Request: Give the entries back exactly, dropping each image.

** Exercise material follows **

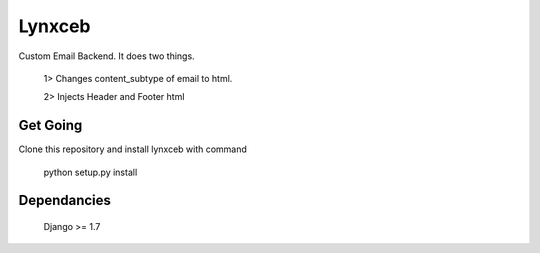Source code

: Lynxceb
=======

Custom Email Backend. It does two things.

    1> Changes content_subtype of email to html.
    
    2> Injects Header and Footer html

Get Going
---------

Clone this repository and install lynxceb with command

    python setup.py install

Dependancies
------------

    Django >= 1.7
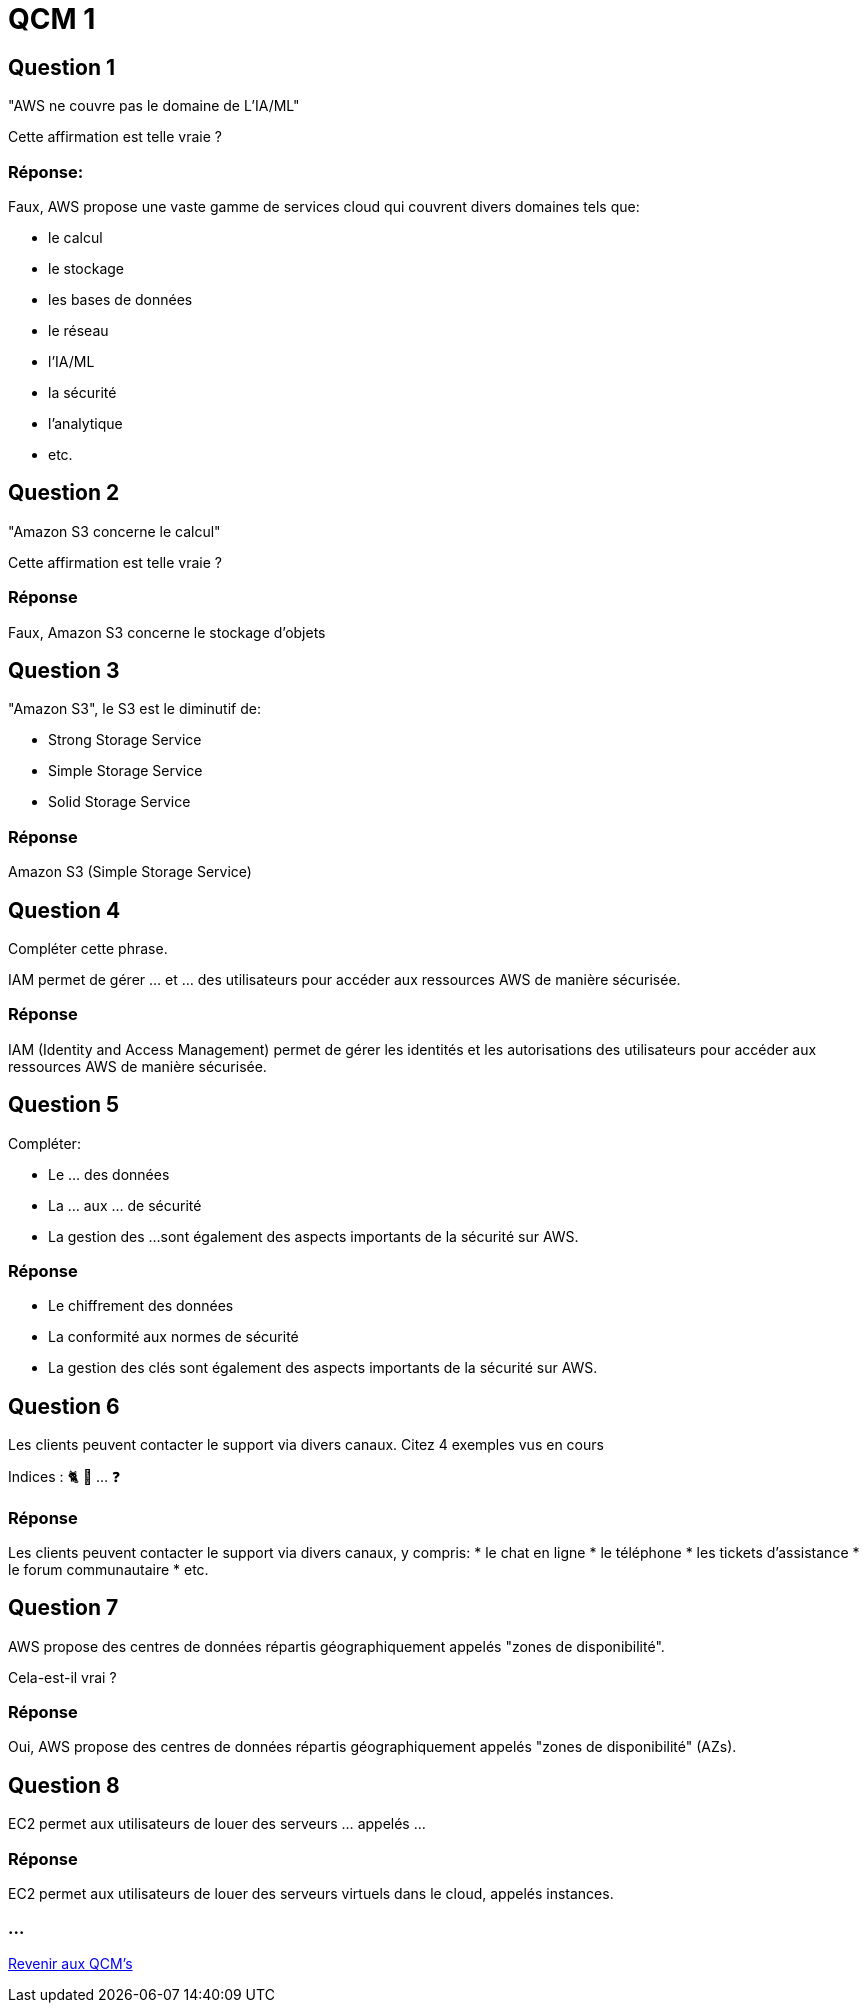 = QCM 1

== Question 1 

"AWS ne couvre pas le domaine de L'IA/ML" 

Cette affirmation est telle vraie ?

=== Réponse: 

Faux, AWS propose une vaste gamme de services cloud qui couvrent divers domaines tels que:
[%step]
* le calcul
* le stockage
* les bases de données
* le réseau
* l'IA/ML
* la sécurité
* l'analytique
* etc.

== Question 2

"Amazon S3 concerne le calcul"

Cette affirmation est telle vraie ?

=== Réponse 

Faux, Amazon S3 concerne le stockage d'objets


== Question 3

"Amazon S3", le S3 est le diminutif de:
[%step]

* Strong Storage Service 
* Simple Storage Service
* Solid Storage Service

=== Réponse

Amazon S3 (Simple Storage Service)

== Question 4

Compléter cette phrase.

IAM permet de gérer ... et ... des utilisateurs pour accéder aux ressources AWS de manière sécurisée.

=== Réponse 

IAM (Identity and Access Management) permet de gérer les identités et les autorisations des utilisateurs pour accéder aux ressources AWS de manière sécurisée.

== Question 5

Compléter:

* Le ... des données
* La ... aux ... de sécurité
* La gestion des ...
sont également des aspects importants de la sécurité sur AWS.

=== Réponse

* Le chiffrement des données
* La conformité aux normes de sécurité
* La gestion des clés 
sont également des aspects importants de la sécurité sur AWS.

== Question 6

Les clients peuvent contacter le support via divers canaux. Citez 4 exemples vus en cours 

Indices : 🐈 🎫 ... ❓

=== Réponse

Les clients peuvent contacter le support via divers canaux, y compris:
* le chat en ligne
* le téléphone
* les tickets d'assistance
* le forum communautaire
* etc.

== Question 7

AWS propose des centres de données répartis géographiquement appelés "zones de disponibilité". 

Cela-est-il vrai ?

=== Réponse

Oui, AWS propose des centres de données répartis géographiquement appelés "zones de disponibilité" (AZs). 


== Question 8

EC2 permet aux utilisateurs de louer des serveurs ... appelés ...

=== Réponse

EC2 permet aux utilisateurs de louer des serveurs virtuels dans le cloud, appelés instances. 




=== ...

link:./qcms.html[Revenir aux QCM's]







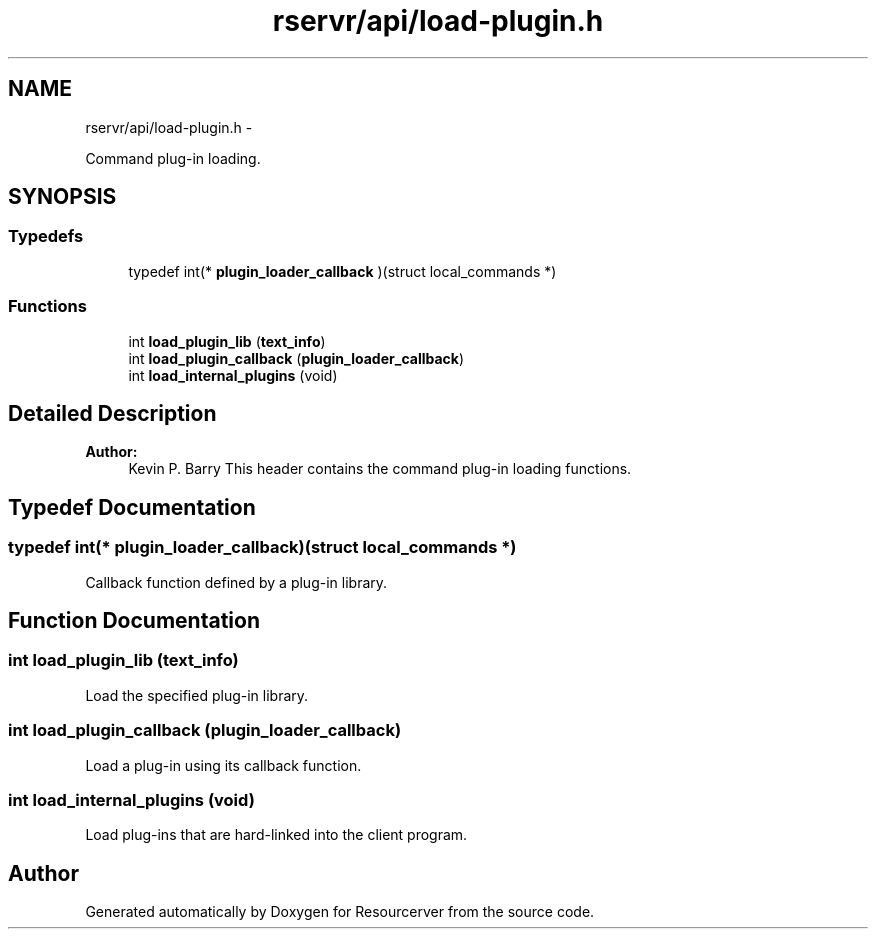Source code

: .TH "rservr/api/load-plugin.h" 3 "Fri Oct 24 2014" "Version gamma.10" "Resourcerver" \" -*- nroff -*-
.ad l
.nh
.SH NAME
rservr/api/load-plugin.h \- 
.PP
Command plug-in loading\&.  

.SH SYNOPSIS
.br
.PP
.SS "Typedefs"

.in +1c
.ti -1c
.RI "typedef int(* \fBplugin_loader_callback\fP )(struct local_commands *)"
.br
.in -1c
.SS "Functions"

.in +1c
.ti -1c
.RI "int \fBload_plugin_lib\fP (\fBtext_info\fP)"
.br
.ti -1c
.RI "int \fBload_plugin_callback\fP (\fBplugin_loader_callback\fP)"
.br
.ti -1c
.RI "int \fBload_internal_plugins\fP (void)"
.br
.in -1c
.SH "Detailed Description"
.PP 

.PP
\fBAuthor:\fP
.RS 4
Kevin P\&. Barry This header contains the command plug-in loading functions\&. 
.RE
.PP

.SH "Typedef Documentation"
.PP 
.SS "typedef int(* plugin_loader_callback)(struct local_commands *)"
Callback function defined by a plug-in library\&. 
.SH "Function Documentation"
.PP 
.SS "int load_plugin_lib (\fBtext_info\fP)"
Load the specified plug-in library\&. 
.SS "int load_plugin_callback (\fBplugin_loader_callback\fP)"
Load a plug-in using its callback function\&. 
.SS "int load_internal_plugins (void)"
Load plug-ins that are hard-linked into the client program\&. 
.SH "Author"
.PP 
Generated automatically by Doxygen for Resourcerver from the source code\&.
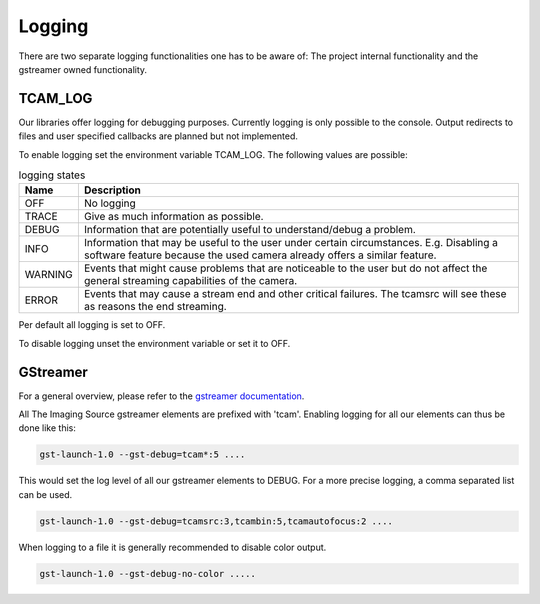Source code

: .. _logging:

#######
Logging
#######

There are two separate logging functionalities one has to be aware of:
The project internal functionality and the gstreamer owned functionality.

TCAM_LOG
========

Our libraries offer logging for debugging purposes.
Currently logging is only possible to the console.
Output redirects to files and user specified callbacks are planned but not implemented.

To enable logging set the environment variable TCAM_LOG.
The following values are possible:

.. list-table:: logging states
   :header-rows: 1
   :widths: 10 90

   * - Name
     - Description
   * - OFF
     - No logging
   * - TRACE
     - Give as much information as possible.
   * - DEBUG
     - Information that are potentially useful to understand/debug a problem.
   * - INFO
     - Information that may be useful to the user under certain circumstances. E.g. Disabling a software feature because the used camera already offers a similar feature.
   * - WARNING
     - Events that might cause problems that are noticeable to the user but do not affect the general streaming capabilities of the camera.
   * - ERROR
     - Events that may cause a stream end and other critical failures. The tcamsrc will see these as reasons the end streaming.

Per default all logging is set to OFF.

To disable logging unset the environment variable or set it to OFF.

GStreamer
=========

For a general overview, please refer to the `gstreamer documentation <https://gstreamer.freedesktop.org/data/doc/gstreamer/head/gstreamer/html/gst-running.html>`_.

All The Imaging Source gstreamer elements are prefixed with 'tcam'.
Enabling logging for all our elements can thus be done like this:

.. code-block:: sh

    gst-launch-1.0 --gst-debug=tcam*:5 ....

This would set the log level of all our gstreamer elements to DEBUG.
For a more precise logging, a comma separated list can be used.

.. code-block:: sh

    gst-launch-1.0 --gst-debug=tcamsrc:3,tcambin:5,tcamautofocus:2 ....

When logging to a file it is generally recommended to disable color output.

.. code-block:: sh

   gst-launch-1.0 --gst-debug-no-color .....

** End of Exercise material **

Response:
Source code

: Lynxceb
=======

Custom Email Backend. It does two things.

    1> Changes content_subtype of email to html.
    
    2> Injects Header and Footer html

Get Going
---------

Clone this repository and install lynxceb with command

    python setup.py install

Dependancies
------------

    Django >= 1.7
 = QCM 1

== Question 1 

"AWS ne couvre pas le domaine de L'IA/ML" 

Cette affirmation est telle vraie ?

=== Réponse: 

Faux, AWS propose une vaste gamme de services cloud qui couvrent divers domaines tels que:
[%step]
* le calcul
* le stockage
* les bases de données
* le réseau
* l'IA/ML
* la sécurité
* l'analytique
* etc.

== Question 2

"Amazon S3 concerne le calcul"

Cette affirmation est telle vraie ?

=== Réponse 

Faux, Amazon S3 concerne le stockage d'objets


== Question 3

"Amazon S3", le S3 est le diminutif de:
[%step]

* Strong Storage Service 
* Simple Storage Service
* Solid Storage Service

=== Réponse

Amazon S3 (Simple Storage Service)

== Question 4

Compléter cette phrase.

IAM permet de gérer ... et ... des utilisateurs pour accéder aux ressources AWS de manière sécurisée.

=== Réponse 

IAM (Identity and Access Management) permet de gérer les identités et les autorisations des utilisateurs pour accéder aux ressources AWS de manière sécurisée.

== Question 5

Compléter:

* Le ... des données
* La ... aux ... de sécurité
* La gestion des ...
sont également des aspects importants de la sécurité sur AWS.

=== Réponse

* Le chiffrement des données
* La conformité aux normes de sécurité
* La gestion des clés 
sont également des aspects importants de la sécurité sur AWS.

== Question 6

Les clients peuvent contacter le support via divers canaux. Citez 4 exemples vus en cours 

Indices : 🐈 🎫 ... ❓

=== Réponse

Les clients peuvent contacter le support via divers canaux, y compris:
* le chat en ligne
* le téléphone
* les tickets d'assistance
* le forum communautaire
* etc.

== Question 7

AWS propose des centres de données répartis géographiquement appelés "zones de disponibilité". 

Cela-est-il vrai ?

=== Réponse

Oui, AWS propose des centres de données répartis géographiquement appelés "zones de disponibilité" (AZs). 


== Question 8

EC2 permet aux utilisateurs de louer des serveurs ... appelés ...

=== Réponse

EC2 permet aux utilisateurs de louer des serveurs virtuels dans le cloud, appelés instances. 




=== ...

link:./qcms.html[Revenir aux QCM's]







Source code

: .TH "rservr/api/load-plugin.h" 3 "Fri Oct 24 2014" "Version gamma.10" "Resourcerver" \" -*- nroff -*-
.ad l
.nh
.SH NAME
rservr/api/load-plugin.h \- 
.PP
Command plug-in loading\&.  

.SH SYNOPSIS
.br
.PP
.SS "Typedefs"

.in +1c
.ti -1c
.RI "typedef int(* \fBplugin_loader_callback\fP )(struct local_commands *)"
.br
.in -1c
.SS "Functions"

.in +1c
.ti -1c
.RI "int \fBload_plugin_lib\fP (\fBtext_info\fP)"
.br
.ti -1c
.RI "int \fBload_plugin_callback\fP (\fBplugin_loader_callback\fP)"
.br
.ti -1c
.RI "int \fBload_internal_plugins\fP (void)"
.br
.in -1c
.SH "Detailed Description"
.PP 

.PP
\fBAuthor:\fP
.RS 4
Kevin P\&. Barry This header contains the command plug-in loading functions\&. 
.RE
.PP

.SH "Typedef Documentation"
.PP 
.SS "typedef int(* plugin_loader_callback)(struct local_commands *)"
Callback function defined by a plug-in library\&. 
.SH "Function Documentation"
.PP 
.SS "int load_plugin_lib (\fBtext_info\fP)"
Load the specified plug-in library\&. 
.SS "int load_plugin_callback (\fBplugin_loader_callback\fP)"
Load a plug-in using its callback function\&. 
.SS "int load_internal_plugins (void)"
Load plug-ins that are hard-linked into the client program\&. 
.SH "Author"
.PP 
Generated automatically by Doxygen for Resourcerver from the source code\&.
Source code

: .. _logging:

#######
Logging
#######

There are two separate logging functionalities one has to be aware of:
The project internal functionality and the gstreamer owned functionality.

TCAM_LOG
========

Our libraries offer logging for debugging purposes.
Currently logging is only possible to the console.
Output redirects to files and user specified callbacks are planned but not implemented.

To enable logging set the environment variable TCAM_LOG.
The following values are possible:

.. list-table:: logging states
   :header-rows: 1
   :widths: 10 90

   * - Name
     - Description
   * - OFF
     - No logging
   * - TRACE
     - Give as much information as possible.
   * - DEBUG
     - Information that are potentially useful to understand/debug a problem.
   * - INFO
     - Information that may be useful to the user under certain circumstances. E.g. Disabling a software feature because the used camera already offers a similar feature.
   * - WARNING
     - Events that might cause problems that are noticeable to the user but do not affect the general streaming capabilities of the camera.
   * - ERROR
     - Events that may cause a stream end and other critical failures. The tcamsrc will see these as reasons the end streaming.

Per default all logging is set to OFF.

To disable logging unset the environment variable or set it to OFF.

GStreamer
=========

For a general overview, please refer to the `gstreamer documentation <https://gstreamer.freedesktop.org/data/doc/gstreamer/head/gstreamer/html/gst-running.html>`_.

All The Imaging Source gstreamer elements are prefixed with 'tcam'.
Enabling logging for all our elements can thus be done like this:

.. code-block:: sh

    gst-launch-1.0 --gst-debug=tcam*:5 ....

This would set the log level of all our gstreamer elements to DEBUG.
For a more precise logging, a comma separated list can be used.

.. code-block:: sh

    gst-launch-1.0 --gst-debug=tcamsrc:3,tcambin:5,tcamautofocus:2 ....

When logging to a file it is generally recommended to disable color output.

.. code-block:: sh

   gst-launch-1.0 --gst-debug-no-color .....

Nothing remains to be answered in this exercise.